Looking into her dresser mirror, she realized she was too pale to fool anyone into believing she wasn’t frightened half out of her wits. Deliberately she held her breath until her face became beet red. When she finally let it out, her color gradually faded, but only back to its normal tint.

Ordering Coco Joe to stay on the bed, she went out into the hallway and shut the door behind her to keep the dog in the bedroom. Squaring her shoulders and sternly reminding herself that her life depended on her acting perfectly natural, she marched up the hallway to the front room.

The pseudo-policewoman had one ear to the front door, trying to hear what went on in the front hall. The shoulder bag still hung from the imposter’s shoulder.

Josephine’s resolve shattered, and she became absolutely terrified.

Yet when the man in policewoman’s uniform turned to give her a sharp look, she found herself saying in a natural tone, despite her screaming nerves, “Why don’t you take off your cap, dear?”

Summoning a smile, the imposter removed the little blue cap and laid it on the same table where Officer Dewey had put his. Josephine breathed a sigh of relief, because that put her over the first hurdle of her plan.

“Dinner is all ready,” she said. “You don’t mind eating in the kitchen, do you?”

Without waiting for a reply, she walked into the kitchen, stiff-legged to keep her body from shaking with terror. The pseudo-policewoman followed.

Pausing next to the electric stove to give the simmering peas a stir, Josephine pointed to the chair whose back was to the stove and said, “Sit there, please, Gladys.”

Hanging the shoulder bag over the back of the chair, the imposter sat. Josephine stooped as though to open the oven door, but instead drew out the drawer beneath it and quietly lifted out the largest of her iron skillets.

With her right hand she raised the skillet high overhead. With her left she suddenly plunked off the wig. She had a double motive for doing the latter. She was afraid the wig would cushion the blow, and she wanted to make absolutely sure the person she was braining was not a policewoman after all.

The hair beneath the wig was straw-colored and crewcut. Josephine smashed the iron skillet down on top of it with all her might. The imposter half rose from his chair, glanced around with glazing eyes, and pitched sideways onto the floor.

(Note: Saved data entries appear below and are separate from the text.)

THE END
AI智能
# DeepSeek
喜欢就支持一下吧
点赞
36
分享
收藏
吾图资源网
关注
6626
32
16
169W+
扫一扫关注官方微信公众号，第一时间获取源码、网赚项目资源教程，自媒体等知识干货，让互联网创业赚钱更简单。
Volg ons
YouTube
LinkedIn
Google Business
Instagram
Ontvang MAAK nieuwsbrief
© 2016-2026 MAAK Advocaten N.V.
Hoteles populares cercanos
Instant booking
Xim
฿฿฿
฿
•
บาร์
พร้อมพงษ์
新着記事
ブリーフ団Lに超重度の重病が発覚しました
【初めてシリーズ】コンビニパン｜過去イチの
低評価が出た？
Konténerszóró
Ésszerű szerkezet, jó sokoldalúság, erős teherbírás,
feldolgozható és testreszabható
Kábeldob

Setting the skillet on the stove, Josephine grabbed up the shoulder bag and raced to the front door. When she flung it open, she found two policemen in the hallway. Officer Dewey was in the act of punching the elevator button. Standing with him was an equally large, but middle-aged policeman.

“Come quick!” Josephine gasped. “I just captured James Clayton!”

The bandit was still unconscious when the two policemen got to the kitchen. As a matter of fact he was still unconscious when the ambulance got there, although the intern who came with it told Josephine he thought the man had only a severe concussion instead of a fracture, and no doubt would live.

While awaiting the ambulance, the middle-aged officer had gone searching for the real Gladys Phelps, leaving Officer Dewey with Josephine and the prisoner. He found her on the roof, not dead as Josephine had feared, but obviously left for dead. She had been knocked unconscious by some kind of blunt instrument, then, after removing her uniform, her assailant had slipped his knife into her back.

The intern who had declared James Clayton in no real danger of dying seemed to think the policewoman had every chance of surviving too. He said that the very fact she was still alive indicated that knife blade had neither penetrated the heart nor any other vital spot, and that a few stitches and some blood transfusions ought to pull her through.

Josephine resolved that as soon as Gladys Phelps recovered, she would have the policewoman over to make up for the dinner she had missed.

It was nearly eight p.m. by the time everyone, including the police, had left, and Josephine could have dinner. By then the baked chops were a little dried out, but they were still good. She shared them with Coco Joe.

Customarily he ate dog food, but she felt he deserved the special treat. After all, he’d saved her life.